[Work to be completed]
Scan the entries below for the word "camera" and copy every line in which it occurs.

[Records to use]
----
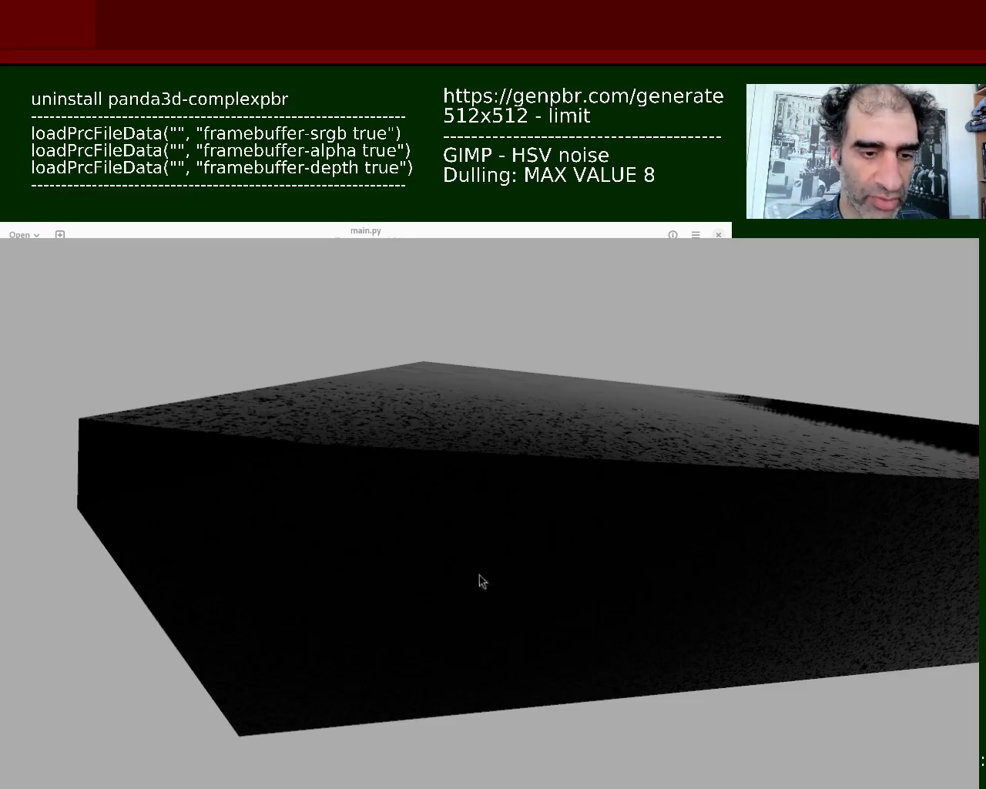
mouse_move(557, 424)
left_mouse_down()
mouse_move(571, 455)
mouse_move(565, 418)
mouse_move(508, 447)
mouse_move(538, 428)
mouse_move(610, 321)
left_mouse_up()
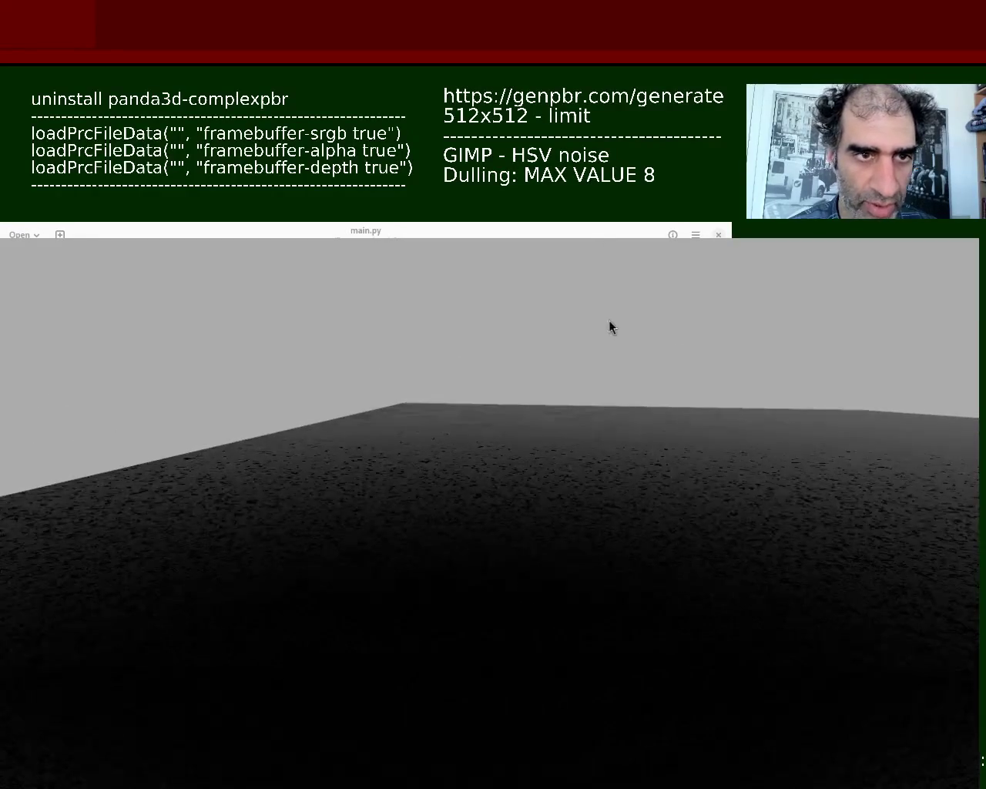
Step: Rotate the camera across the slab's top until it shows as a tilted dark square
mouse_move(589, 509)
left_mouse_down()
mouse_move(588, 537)
mouse_move(589, 510)
mouse_move(546, 511)
mouse_move(555, 519)
mouse_move(594, 509)
left_mouse_up()
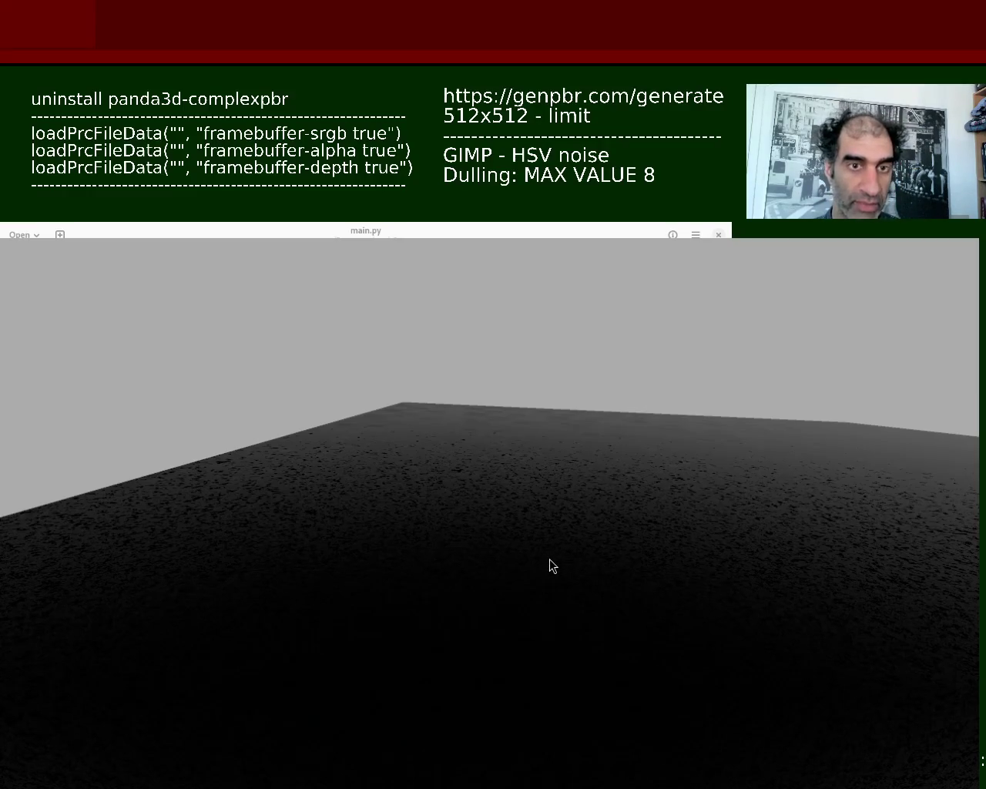
mouse_move(564, 647)
left_mouse_down()
mouse_move(480, 606)
mouse_move(493, 537)
mouse_move(470, 524)
mouse_move(440, 529)
mouse_move(465, 529)
mouse_move(468, 557)
mouse_move(478, 534)
mouse_move(445, 517)
mouse_move(372, 525)
mouse_move(427, 571)
mouse_move(408, 517)
mouse_move(438, 484)
mouse_move(452, 613)
mouse_move(525, 628)
left_mouse_up()
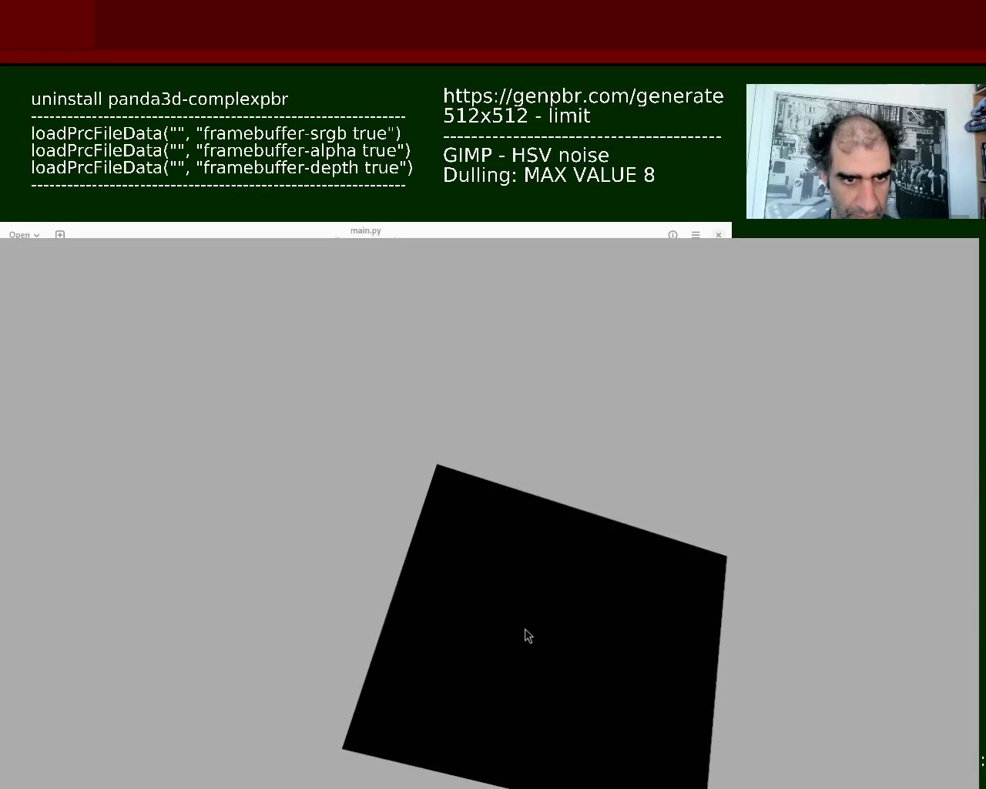
mouse_move(547, 573)
left_mouse_down()
mouse_move(529, 577)
mouse_move(473, 654)
mouse_move(458, 625)
mouse_move(461, 642)
mouse_move(484, 641)
mouse_move(486, 563)
mouse_move(501, 566)
left_mouse_up()
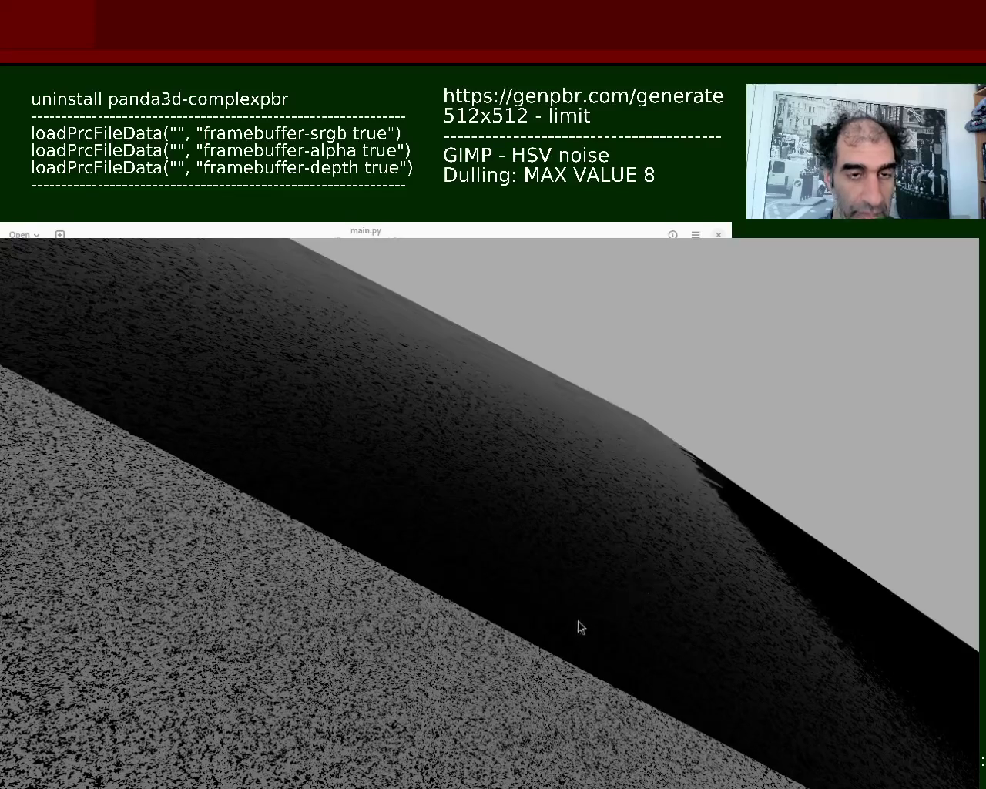
Step: Zoom close to the slab surface, then rotate until the slab forms a dark diagonal wedge
mouse_move(517, 537)
left_mouse_down()
mouse_move(493, 570)
mouse_move(543, 536)
mouse_move(526, 520)
mouse_move(535, 555)
mouse_move(544, 503)
mouse_move(516, 557)
mouse_move(562, 546)
mouse_move(561, 525)
left_mouse_up()
mouse_move(646, 691)
left_mouse_down()
mouse_move(636, 680)
mouse_move(681, 685)
mouse_move(544, 594)
mouse_move(409, 486)
mouse_move(418, 487)
mouse_move(392, 501)
mouse_move(399, 480)
mouse_move(297, 447)
mouse_move(310, 439)
left_mouse_up()
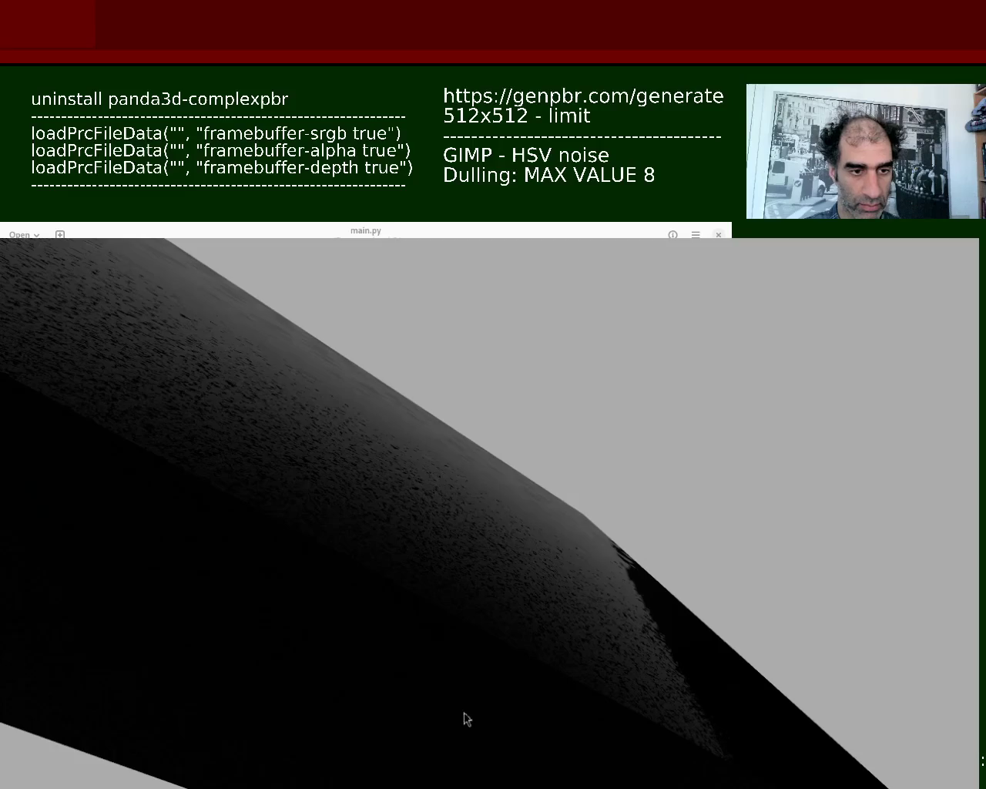
Step: Append '- use local copy' to the 'uninstall panda3d-complexpbr' overlay note
type("(loca")
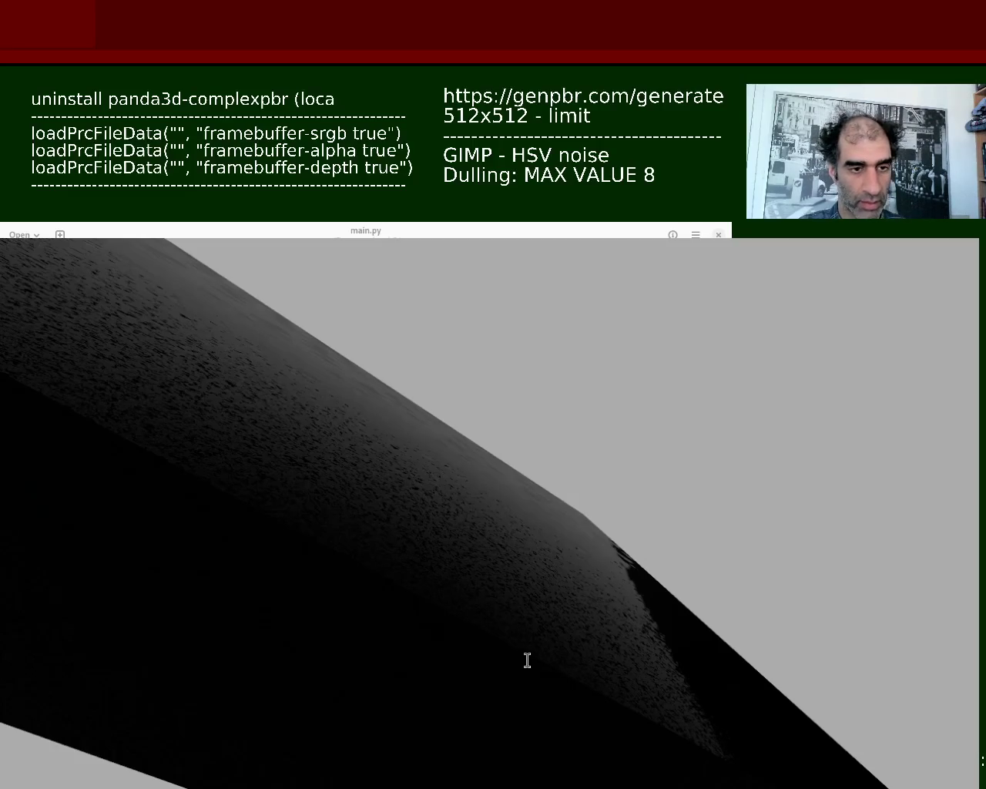
type("l copy instead)")
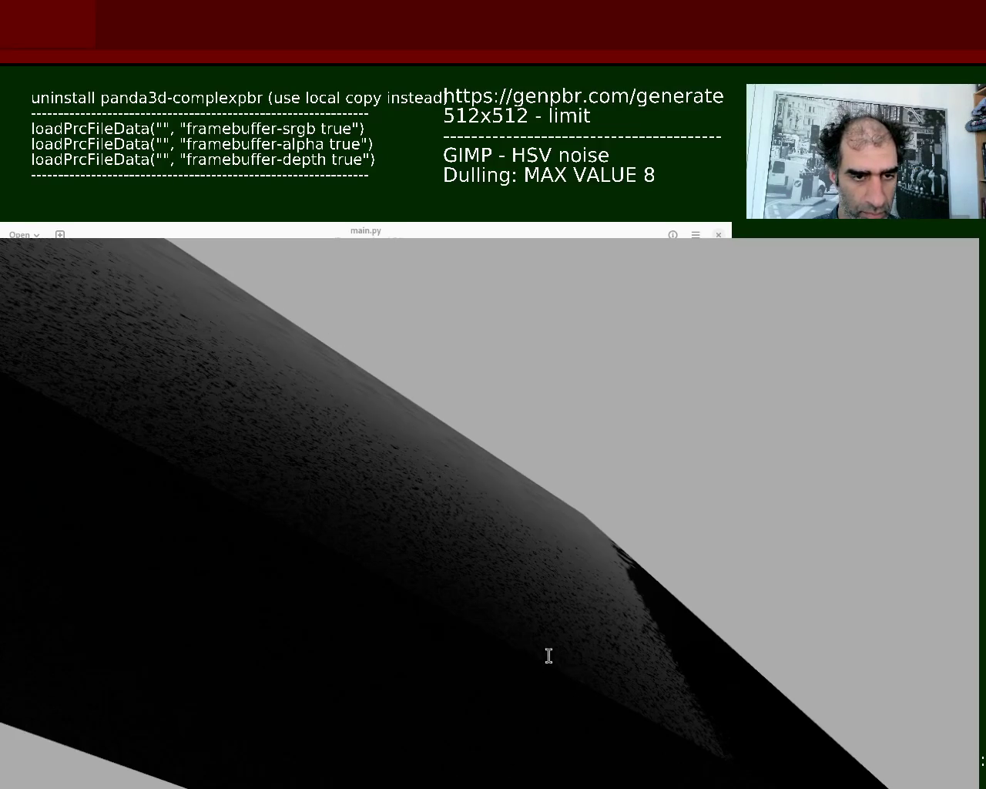
key("BackSpace")
key("BackSpace")
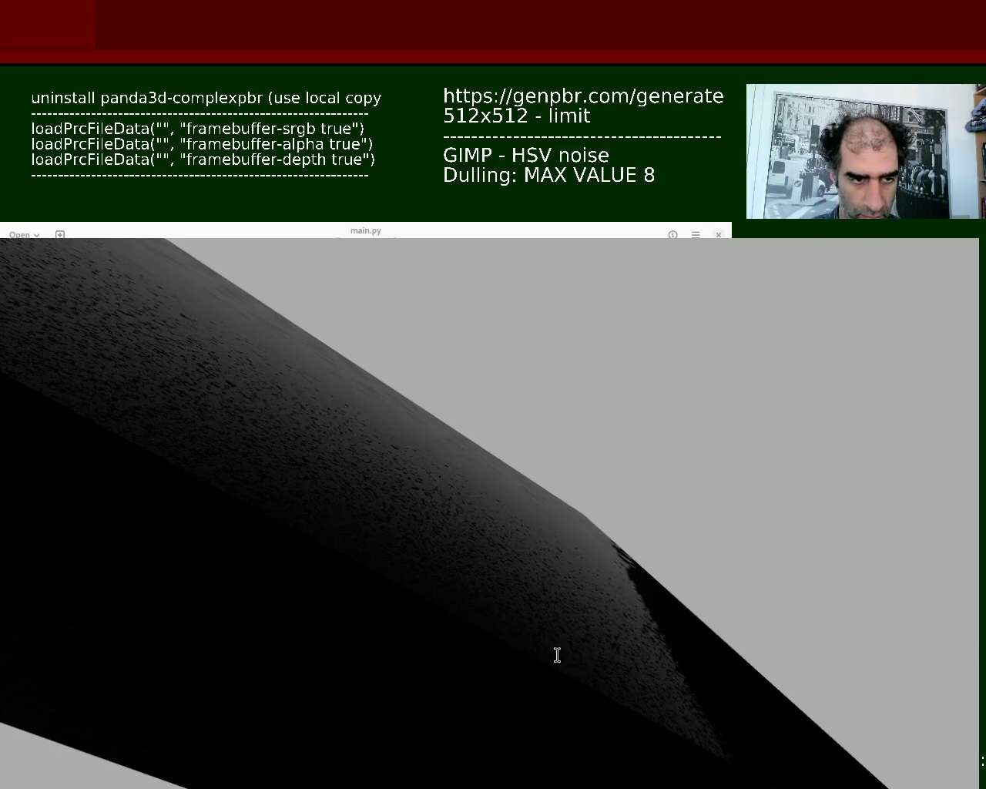
key("BackSpace")
type("-")
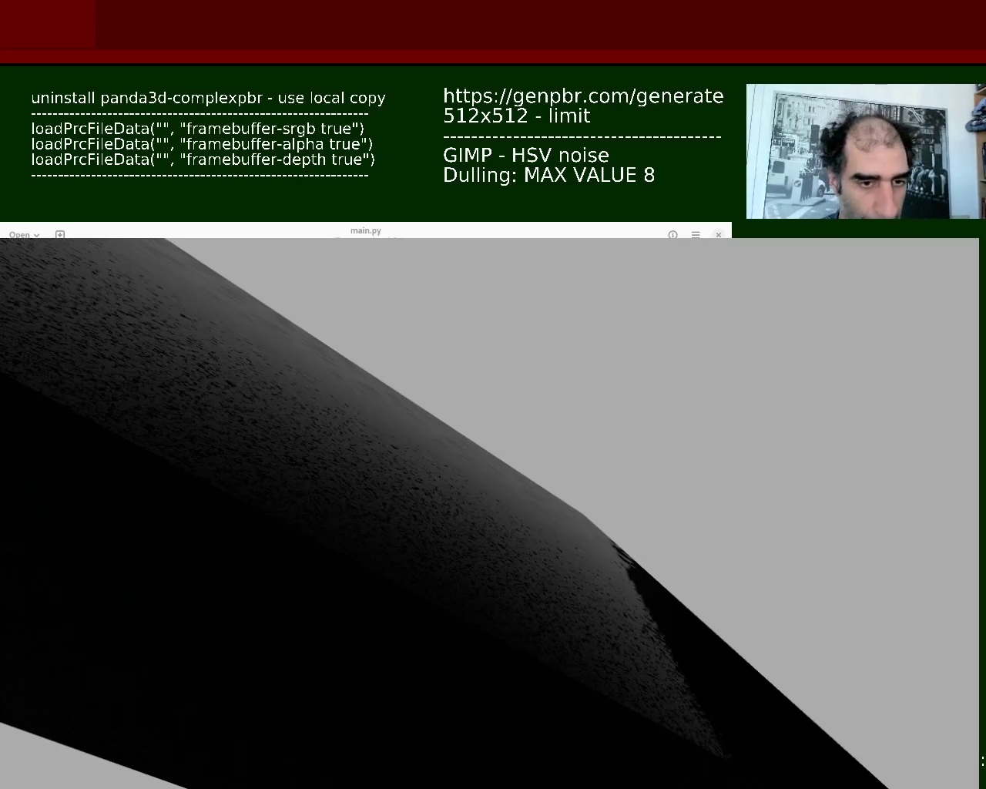
Step: Fly the camera with W and S, then orbit for a close view of the slab's noisy top
key("w")
key("s")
----
[Result for this exercise]
Step: Rotate the camera across the slab's top until it shows as a tilted dark square
Step: Fly the camera with W and S, then orbit for a close view of the slab's noisy top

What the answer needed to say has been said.